_SELECTED EXCERPT:_
————

Gita and Gira have just arrived in Fota after a journey across six countries from Helsinki in Finland.
A male Asian lion from a Spanish Zoo is due to join the two females at Fota later this summer to hopefully start a new pride.
Gita and Gira will be homed in the park’s newest addition — the Asian Sanctuary — which is already home to a number of critically endangered species including both the Sumatran tiger, Indian rhino, Francois langur, and Visayan warty pigs.
Compared to their African cousins, Asian lions have shaggier coats, with a longer tassel on the end of the tail and longer tufts of hair on the elbows.
The mane of the Asian lion is generally shorter than that of the African lion, so the ears are always visible. Asian lions are, in general, slightly smaller than African lions. The Asiatic lion once roamed across the Middle East and Asia, from Greece to Bangladesh, However, by the early 1900s, the species had been hunted to the brink of extinction. Today, an estimated 500 Asiatic lions exist in the wild, living in the Indian state of Gujarat, Western India.

————

Items from a dataset:
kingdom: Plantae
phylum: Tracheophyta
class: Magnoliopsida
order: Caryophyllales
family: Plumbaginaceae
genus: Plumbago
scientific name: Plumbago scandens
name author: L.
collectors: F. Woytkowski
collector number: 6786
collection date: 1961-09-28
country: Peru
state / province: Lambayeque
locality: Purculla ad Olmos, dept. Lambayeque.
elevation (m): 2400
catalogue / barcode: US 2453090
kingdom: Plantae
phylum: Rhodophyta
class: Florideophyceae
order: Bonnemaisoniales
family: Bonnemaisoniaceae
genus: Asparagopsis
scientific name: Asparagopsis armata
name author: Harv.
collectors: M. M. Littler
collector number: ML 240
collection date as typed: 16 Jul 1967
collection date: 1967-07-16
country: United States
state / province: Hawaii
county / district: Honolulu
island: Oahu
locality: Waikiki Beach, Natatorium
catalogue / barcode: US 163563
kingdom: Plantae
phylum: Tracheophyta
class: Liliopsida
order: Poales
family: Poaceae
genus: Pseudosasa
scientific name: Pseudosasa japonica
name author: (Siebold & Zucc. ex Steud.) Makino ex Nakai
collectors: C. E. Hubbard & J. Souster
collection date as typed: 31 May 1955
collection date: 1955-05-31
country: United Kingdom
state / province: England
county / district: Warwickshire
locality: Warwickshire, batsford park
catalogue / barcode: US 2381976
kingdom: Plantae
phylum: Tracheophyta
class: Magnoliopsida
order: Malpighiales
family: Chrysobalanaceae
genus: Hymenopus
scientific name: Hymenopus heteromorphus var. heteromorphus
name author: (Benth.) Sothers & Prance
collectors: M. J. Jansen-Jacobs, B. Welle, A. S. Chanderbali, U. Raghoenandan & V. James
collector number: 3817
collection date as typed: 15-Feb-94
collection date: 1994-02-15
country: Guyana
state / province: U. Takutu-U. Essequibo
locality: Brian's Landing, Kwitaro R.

————

_WORK ORDER A:_
According to the text about the Asian lions at Fota, how many Asiatic lions are estimated to exist in the wild today?
_WORK ORDER B:_
Continue the text about the Asian lions at Fota.

_EXPECTED ANSWER A:_
An estimated 500.

_EXPECTED ANSWER B:_
The species is listed as endangered by the International Union for Conservation of Nature (IUCN).
Director of Fota Wildlife Park, Seán McKeown, said the park is committed to the conservation of the species and that in the long-term it hopes to contribute to the captive breeding programme: “Protecting the remaining Asiatic lions in the wild is crucial to enable the population to grow and ensure the future survival of this irreplaceable species.”
Check out our new arrivals to the park https://t.co/JQqtzcP17y pic.twitter.com/yzPiBiWkHi— Fota Wildlife Park (@fotawildlife) June 2, 2016
The Asian lions will be visible to visitors at the Asian Sanctuary in Fota Wildlife Park from tomorrow.